El duelo tiene sus fases; también el duelo celeste, aunque se le haya revuelto el orden clásico. Antes incluso que el trauma estuvo la negociación. De alguna forma debía producirse el acuerdo. Cada avance, real o ficticio, se celebraba con alborozo; como esa leve mejoría en el enfermo, apenas un dato insignificante en sus constantes, que le alegra el día al familiar, igual que el empeoramiento se lo destroza. Y así cada parte médico es un juicio final que te mantiene en vilo. Muchos siguieron creyendo en alguna solución milagrosa incluso después de que el propio Toto anunciase su adiós. Todavía hoy hay quien reclama algún remedio.

Es ahora cuando se confunden negación e ira. Puedes creer que has asumido su marcha. Puedes pronunciarlo en voz alta y escribirlo. Pero en realidad sigues esperando que esté allí cuando gires la cabeza, que suene el timbre y sea él, que vuelva cuando concluya su viaje. En tu mente sigue intacto, es un número de teléfono que no borras de la agenda, la conversación que inicias sin que nadie te responda. Llegará el primer entrenamiento de pretemporada y habrá quien espere al Toto en A Madroa.

Son los instantes de lucidez los que desatan la rabia: contra la muerte, contra el destino, contra el diablo. Necesitas alguien a quien culpar. Y necesitas además hacerlo sin matices, aliviándote en ese odio. A Mouriño y su directiva les toca encajar las críticas razonables y las exageradas; las que hablan de su negligencia o de su mal cálculo, pero también las que los caricaturizan como villanos de cómic.
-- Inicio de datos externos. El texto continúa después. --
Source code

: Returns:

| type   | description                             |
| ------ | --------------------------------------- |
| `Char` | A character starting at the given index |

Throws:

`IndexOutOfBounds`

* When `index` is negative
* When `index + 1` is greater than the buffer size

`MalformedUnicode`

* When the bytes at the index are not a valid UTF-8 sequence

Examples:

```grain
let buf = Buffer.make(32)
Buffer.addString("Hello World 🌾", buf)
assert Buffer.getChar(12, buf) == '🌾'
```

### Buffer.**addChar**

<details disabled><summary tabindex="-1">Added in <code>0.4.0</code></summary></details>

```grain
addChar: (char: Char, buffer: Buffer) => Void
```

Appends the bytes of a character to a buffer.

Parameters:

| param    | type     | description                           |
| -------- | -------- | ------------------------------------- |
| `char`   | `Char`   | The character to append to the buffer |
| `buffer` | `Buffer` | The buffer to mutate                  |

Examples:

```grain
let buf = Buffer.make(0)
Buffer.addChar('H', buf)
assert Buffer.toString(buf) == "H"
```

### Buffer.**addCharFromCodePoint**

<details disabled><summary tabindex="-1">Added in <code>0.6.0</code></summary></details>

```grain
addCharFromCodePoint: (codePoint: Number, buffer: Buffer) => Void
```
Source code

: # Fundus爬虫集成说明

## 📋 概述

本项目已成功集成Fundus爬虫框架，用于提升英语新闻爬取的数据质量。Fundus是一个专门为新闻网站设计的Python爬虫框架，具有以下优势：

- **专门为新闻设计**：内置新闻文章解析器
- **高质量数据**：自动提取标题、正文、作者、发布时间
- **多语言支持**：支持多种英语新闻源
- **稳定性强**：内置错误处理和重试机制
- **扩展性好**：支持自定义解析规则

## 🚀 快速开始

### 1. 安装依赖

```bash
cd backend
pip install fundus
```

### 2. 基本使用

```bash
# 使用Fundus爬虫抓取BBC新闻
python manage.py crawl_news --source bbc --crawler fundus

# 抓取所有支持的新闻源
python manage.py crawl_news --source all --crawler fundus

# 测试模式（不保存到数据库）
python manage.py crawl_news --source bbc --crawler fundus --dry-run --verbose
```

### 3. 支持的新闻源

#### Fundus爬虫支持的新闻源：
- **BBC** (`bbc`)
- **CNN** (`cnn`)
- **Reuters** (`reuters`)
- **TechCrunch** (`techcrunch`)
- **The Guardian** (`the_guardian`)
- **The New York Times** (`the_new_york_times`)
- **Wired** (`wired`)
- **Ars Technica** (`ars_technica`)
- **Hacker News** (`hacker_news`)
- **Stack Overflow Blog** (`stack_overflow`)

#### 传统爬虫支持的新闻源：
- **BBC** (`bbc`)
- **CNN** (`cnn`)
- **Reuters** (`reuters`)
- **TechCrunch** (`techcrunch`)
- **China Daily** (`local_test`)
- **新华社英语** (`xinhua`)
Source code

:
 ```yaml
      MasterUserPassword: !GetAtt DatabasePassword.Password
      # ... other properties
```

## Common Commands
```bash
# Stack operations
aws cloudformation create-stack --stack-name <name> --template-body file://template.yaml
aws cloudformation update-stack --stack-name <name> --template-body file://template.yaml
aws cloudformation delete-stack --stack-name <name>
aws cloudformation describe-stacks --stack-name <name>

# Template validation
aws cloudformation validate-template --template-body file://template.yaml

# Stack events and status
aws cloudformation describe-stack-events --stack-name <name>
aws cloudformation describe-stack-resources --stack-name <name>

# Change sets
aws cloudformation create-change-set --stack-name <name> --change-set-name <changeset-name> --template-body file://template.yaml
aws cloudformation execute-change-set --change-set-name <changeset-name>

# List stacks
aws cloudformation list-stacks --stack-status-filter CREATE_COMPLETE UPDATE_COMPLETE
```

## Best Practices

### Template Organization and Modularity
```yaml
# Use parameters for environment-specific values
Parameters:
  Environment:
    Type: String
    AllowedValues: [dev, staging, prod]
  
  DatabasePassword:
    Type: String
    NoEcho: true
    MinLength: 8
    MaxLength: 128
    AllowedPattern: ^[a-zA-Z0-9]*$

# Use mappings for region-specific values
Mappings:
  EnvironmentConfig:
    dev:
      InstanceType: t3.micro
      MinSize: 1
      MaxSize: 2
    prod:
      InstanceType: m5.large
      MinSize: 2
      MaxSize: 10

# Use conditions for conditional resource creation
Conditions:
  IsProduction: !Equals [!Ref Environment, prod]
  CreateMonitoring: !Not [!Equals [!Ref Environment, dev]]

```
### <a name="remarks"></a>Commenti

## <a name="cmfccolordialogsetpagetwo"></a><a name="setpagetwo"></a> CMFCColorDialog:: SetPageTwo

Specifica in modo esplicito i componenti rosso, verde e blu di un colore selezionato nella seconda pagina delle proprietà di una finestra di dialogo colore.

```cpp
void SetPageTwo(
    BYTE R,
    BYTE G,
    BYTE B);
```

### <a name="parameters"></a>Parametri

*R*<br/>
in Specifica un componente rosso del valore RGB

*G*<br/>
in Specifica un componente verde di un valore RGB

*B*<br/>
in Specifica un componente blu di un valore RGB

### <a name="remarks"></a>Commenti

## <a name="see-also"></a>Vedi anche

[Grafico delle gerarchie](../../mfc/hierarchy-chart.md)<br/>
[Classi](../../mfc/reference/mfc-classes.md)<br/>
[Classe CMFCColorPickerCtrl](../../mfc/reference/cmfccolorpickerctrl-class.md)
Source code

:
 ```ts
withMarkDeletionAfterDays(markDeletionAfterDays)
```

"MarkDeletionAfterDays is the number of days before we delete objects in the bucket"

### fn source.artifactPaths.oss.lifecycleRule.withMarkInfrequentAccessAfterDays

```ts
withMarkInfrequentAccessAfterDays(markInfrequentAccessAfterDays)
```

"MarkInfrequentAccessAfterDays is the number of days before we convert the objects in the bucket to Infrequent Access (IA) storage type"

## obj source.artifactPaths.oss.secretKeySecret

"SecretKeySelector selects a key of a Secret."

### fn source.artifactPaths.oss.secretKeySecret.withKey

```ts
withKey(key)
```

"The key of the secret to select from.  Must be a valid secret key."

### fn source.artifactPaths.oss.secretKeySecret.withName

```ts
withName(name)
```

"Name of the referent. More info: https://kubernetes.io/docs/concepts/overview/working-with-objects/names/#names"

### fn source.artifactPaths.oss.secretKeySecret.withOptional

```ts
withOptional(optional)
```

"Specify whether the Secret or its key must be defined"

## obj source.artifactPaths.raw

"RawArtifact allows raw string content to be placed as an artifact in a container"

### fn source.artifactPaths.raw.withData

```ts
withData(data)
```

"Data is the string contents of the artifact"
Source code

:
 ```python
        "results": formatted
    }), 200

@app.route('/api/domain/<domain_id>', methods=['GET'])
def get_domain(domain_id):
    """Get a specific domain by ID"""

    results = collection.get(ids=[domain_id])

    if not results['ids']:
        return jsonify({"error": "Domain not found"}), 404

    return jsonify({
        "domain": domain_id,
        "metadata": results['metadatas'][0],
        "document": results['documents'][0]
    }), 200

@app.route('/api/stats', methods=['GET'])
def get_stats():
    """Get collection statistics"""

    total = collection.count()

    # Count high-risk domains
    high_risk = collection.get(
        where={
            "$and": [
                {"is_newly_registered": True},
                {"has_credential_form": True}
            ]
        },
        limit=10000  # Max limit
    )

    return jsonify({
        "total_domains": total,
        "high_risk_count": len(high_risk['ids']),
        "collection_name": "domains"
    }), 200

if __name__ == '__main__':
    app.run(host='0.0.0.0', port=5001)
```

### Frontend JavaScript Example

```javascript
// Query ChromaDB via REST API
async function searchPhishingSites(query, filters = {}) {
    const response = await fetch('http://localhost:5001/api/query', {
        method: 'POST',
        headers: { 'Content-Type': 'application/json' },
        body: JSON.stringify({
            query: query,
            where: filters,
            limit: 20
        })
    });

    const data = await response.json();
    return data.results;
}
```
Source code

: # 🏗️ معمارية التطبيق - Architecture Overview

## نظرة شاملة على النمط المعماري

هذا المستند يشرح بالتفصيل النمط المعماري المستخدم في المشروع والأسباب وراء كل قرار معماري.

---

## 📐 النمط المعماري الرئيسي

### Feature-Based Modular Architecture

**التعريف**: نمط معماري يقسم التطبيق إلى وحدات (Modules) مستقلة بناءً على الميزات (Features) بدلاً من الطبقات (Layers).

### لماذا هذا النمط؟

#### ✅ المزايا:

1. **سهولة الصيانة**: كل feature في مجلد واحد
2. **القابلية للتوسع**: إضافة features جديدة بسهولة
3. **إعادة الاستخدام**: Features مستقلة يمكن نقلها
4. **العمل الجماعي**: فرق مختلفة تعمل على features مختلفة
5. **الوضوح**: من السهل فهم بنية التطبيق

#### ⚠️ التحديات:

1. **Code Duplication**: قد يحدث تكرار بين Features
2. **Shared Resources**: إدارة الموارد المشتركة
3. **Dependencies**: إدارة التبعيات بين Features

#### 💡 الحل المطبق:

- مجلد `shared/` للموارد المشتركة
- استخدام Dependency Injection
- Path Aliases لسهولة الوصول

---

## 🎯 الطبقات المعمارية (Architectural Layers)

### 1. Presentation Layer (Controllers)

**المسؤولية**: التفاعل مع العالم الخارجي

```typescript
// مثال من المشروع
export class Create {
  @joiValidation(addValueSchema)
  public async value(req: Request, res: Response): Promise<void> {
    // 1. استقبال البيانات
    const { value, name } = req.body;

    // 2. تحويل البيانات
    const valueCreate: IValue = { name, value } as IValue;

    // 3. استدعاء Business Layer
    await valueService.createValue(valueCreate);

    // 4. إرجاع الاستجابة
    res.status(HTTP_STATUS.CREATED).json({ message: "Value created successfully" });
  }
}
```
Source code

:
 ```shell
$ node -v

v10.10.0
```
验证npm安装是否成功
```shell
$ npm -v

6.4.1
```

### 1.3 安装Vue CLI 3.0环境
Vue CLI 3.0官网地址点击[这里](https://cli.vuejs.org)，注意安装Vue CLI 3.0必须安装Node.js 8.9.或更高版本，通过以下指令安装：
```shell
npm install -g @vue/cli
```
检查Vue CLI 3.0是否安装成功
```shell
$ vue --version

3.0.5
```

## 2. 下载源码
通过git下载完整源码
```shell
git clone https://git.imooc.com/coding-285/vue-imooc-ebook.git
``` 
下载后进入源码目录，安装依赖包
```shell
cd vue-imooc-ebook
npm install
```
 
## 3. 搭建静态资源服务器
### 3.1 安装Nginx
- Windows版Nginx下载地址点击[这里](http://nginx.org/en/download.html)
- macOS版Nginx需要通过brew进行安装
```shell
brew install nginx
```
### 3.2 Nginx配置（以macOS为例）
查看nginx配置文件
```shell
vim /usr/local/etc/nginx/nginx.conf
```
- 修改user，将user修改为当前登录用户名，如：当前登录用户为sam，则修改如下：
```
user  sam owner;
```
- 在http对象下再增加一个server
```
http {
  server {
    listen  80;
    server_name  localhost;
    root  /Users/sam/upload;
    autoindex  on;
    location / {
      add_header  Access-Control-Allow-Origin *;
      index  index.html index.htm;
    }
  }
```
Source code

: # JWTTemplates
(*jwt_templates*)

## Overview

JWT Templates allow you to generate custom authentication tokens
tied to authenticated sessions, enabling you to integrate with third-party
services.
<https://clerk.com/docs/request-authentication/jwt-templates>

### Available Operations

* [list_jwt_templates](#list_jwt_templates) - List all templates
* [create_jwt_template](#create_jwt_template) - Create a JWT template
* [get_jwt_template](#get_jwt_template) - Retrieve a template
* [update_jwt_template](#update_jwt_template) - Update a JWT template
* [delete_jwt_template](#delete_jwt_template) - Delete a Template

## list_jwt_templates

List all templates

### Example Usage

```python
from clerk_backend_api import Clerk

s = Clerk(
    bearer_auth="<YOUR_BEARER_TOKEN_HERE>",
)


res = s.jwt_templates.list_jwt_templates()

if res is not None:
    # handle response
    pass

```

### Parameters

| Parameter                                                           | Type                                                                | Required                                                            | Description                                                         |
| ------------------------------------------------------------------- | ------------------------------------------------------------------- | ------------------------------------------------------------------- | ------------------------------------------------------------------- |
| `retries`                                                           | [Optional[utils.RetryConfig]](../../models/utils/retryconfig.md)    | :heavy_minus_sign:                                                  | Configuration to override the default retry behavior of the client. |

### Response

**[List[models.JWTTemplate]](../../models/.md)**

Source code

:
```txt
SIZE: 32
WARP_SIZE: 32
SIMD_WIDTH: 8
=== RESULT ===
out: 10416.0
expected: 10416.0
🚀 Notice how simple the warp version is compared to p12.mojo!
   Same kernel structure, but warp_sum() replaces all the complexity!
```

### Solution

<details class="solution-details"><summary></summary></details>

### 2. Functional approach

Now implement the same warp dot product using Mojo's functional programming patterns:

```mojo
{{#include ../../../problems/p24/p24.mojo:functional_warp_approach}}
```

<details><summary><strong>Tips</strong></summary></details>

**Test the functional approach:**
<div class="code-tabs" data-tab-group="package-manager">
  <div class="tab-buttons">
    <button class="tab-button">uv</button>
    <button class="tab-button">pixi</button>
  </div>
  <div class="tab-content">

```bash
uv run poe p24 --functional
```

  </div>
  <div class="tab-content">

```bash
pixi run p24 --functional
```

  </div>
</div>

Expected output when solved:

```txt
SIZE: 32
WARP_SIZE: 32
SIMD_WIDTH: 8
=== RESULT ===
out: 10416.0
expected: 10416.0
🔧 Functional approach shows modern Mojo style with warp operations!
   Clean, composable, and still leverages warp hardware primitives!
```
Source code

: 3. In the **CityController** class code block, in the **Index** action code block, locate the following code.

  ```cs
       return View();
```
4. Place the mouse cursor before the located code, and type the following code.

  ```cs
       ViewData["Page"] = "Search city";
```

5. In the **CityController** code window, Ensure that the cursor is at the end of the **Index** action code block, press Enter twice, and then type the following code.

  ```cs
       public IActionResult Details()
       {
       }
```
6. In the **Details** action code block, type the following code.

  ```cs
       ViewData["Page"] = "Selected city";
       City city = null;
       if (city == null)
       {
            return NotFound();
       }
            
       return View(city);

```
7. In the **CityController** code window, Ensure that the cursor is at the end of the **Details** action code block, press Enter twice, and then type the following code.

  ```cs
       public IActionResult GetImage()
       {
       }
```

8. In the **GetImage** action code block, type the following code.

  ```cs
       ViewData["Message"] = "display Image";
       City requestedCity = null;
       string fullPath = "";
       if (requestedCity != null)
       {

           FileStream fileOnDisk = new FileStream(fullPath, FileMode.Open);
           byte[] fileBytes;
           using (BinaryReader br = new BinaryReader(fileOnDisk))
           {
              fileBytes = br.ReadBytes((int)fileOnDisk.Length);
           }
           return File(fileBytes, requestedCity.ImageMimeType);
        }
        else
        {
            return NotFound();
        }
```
Ya se anticipa la depresión. Parece imposible que la existencia pueda proseguir con normalidad cuando has perdido a un íntimo -y Berizzo lo fue, incluso sin saberlo él, de muchos a quienes jamás conoció por su nombre-. Te preguntas cómo es posible que el mundo ignore este dolor. Descartas volver a reír. Ningún entrenador podrá jamás estar a su altura; ningún otro equipo podrá emocionarte de esa forma. Ya no renovarás el abono. El Celta se ha terminado para ti.

Pero lo cierto es que la vida continúa a la mañana siguiente, siempre continúa, y su poderosa corriente te acaba arrastrando. No sucede en un momento concreto. Poco a poco se van recuperando las rutinas, los apetitos, los intereses. Aprendes a reconstruirte sin su presencia. Llenas los huecos que te ha dejado. Ocupas el tiempo con mil menudencias que te distraen, al principio forzándolo y después de forma natural. Te ilusionas con un fichaje; puede incluso que con su sustituto, aunque al principio te sientas como un traidor por ello. Y el ciclo se reinicia. Pronto estarás festejando goles y abucheando fallos como en cualquier otra temporada. No por eso lo habrás olvidado. Pero un día descubrirás que eres capaz de recordarlo sin la amargura que ahora mismo te quema y te sofoca; que la felicidad que te legó ha cristalizado en azúcar. Y ya no llorarás la pérdida del Toto, del padre, sino que celebrarás haberlo disfrutado. Será así. O es al menos lo que espero.